The SundayWorld is also aware of the delisting of at least three articles relating to the conviction of men for possession of child sex abuse material.

These include the case of a man with three daughters who was given a suspended two-and-a-half year sentence in 2015 and placed on the sex offenders register.

A second case related to a father-of-one who was caught with child sexual abuse images on his phone after going to a shop looking for assistance in transferring them from one phone to another.

He got a three-year suspended sentence in 2012.

Another delisted article relates to a “revenge porn” case in 2017 where a man was ordered to pay compensation to his victim.

The man secretly videoed himself having sex with the woman and uploaded the video to a pornography site.

The video was taken down at the request of gardaí. However, the man then uploaded it again.

The Irish Independent is also aware of successful delisting requests being made by people living in England about articles published in Ireland.

These include the case of a teacher who was given an 18-month suspended sentence after a jury in London found him guilty, as a person in a position of trust, of sexual activity with a child, one of his students.

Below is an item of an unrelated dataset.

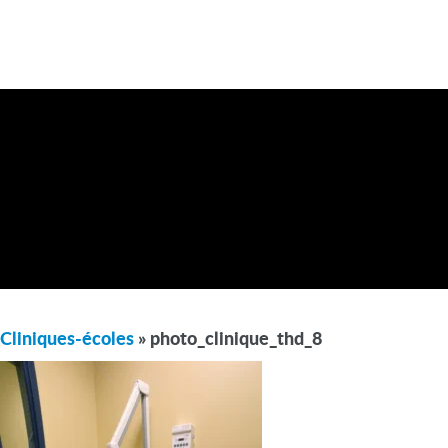
Cliniques-écoles
» photo_clinique_thd_8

Several Irish articles about the controversy surrounding former UK cabinet minister Chris Huhne and his ex-wife, economist Vicky Pryce, have also been delisted. Huhne and Pryce were both jailed in 2013 for perverting the course of justice when she took speeding points for her then husband.

Four articles from 2015 featuring then Fine Gael TD Seán Conlan have also been delisted, although it is unclear who made the requests. He did not respond when contacted for comment.

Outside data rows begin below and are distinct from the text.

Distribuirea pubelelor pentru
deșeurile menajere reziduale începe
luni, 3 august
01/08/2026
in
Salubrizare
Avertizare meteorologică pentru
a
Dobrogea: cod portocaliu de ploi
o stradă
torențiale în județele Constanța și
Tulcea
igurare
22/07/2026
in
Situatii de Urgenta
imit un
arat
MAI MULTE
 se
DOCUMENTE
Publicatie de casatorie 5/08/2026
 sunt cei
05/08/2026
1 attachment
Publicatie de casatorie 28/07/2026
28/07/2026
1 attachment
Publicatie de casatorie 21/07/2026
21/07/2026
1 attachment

One of the articles dealt with an altercation in a bar.

The former TD, who lost his seat in 2016, was later fined for an assault which a judge said was on the “lower end” of the scale. The conviction was upheld on appeal.

The articles are among around 16,000 Irish webpages delisted by Google since 2014.

Google says its criteria for deciding on requests is based on guidelines from the European Commission. The amount of time that has passed since an article was published is the main factor it considers.

It also considers changes in someone’s circumstances. If a former politician, who has left political life, makes a delisting request, Google is open to delisting the link if the report no longer substantively relates to the person’s life today.

Google is also influenced by the DPC, which sometimes requests a delisting on behalf of an individual.